Uns sugerem perdão, outros receitam o tempo como cura, ambos possuem o mesmo diagnóstico...

Os olhos brilham se avistam a imagem, o coração pulsa apressado,

Descompassado pela emoção, a pele anseia pelo toque, o reboque

Em função das pernas trêmulas, incapazes de se manterem eretas,

Linhas retas traçam a sua direção, a única reação possível é correr.


O cérebro restaurou o equilíbrio, deduziu que o convívio traria cura,

Loucura combinada, fome saciada e o abraço mais forte que se viu

Nos últimos anos, os danos da distância se viram reparados, dados

Por irrelevantes, avalanches de sentimentos ainda não catalogados.
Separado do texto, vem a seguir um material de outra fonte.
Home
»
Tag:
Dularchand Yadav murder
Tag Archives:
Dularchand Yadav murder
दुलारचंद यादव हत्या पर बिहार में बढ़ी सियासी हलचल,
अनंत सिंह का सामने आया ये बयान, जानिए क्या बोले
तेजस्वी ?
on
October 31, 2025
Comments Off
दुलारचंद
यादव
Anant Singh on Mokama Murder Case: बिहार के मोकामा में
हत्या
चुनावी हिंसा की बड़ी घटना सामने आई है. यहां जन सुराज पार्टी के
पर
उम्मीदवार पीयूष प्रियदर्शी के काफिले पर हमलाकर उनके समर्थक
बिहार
O renascimento sobrepôs a saudade, a verdade, parece bem clara,

Escancara o acerto da decisão, da combinação tão bem elaborada,

Elucidada a questão e hora da razão desprezar opiniões contrárias

E conselhos infundados, planos traçados, amor no qual apostamos.


Sem mágoas ou ressentimentos, somente fragmentos de borracha,

Uma caixa de recordações, compilações de histórias, desencontros

E sabe lá Deus a infinidade de contratempos, incertezas, destrezas

Para se desvencilharem, aportarem no futuro, reaverem os sonhos.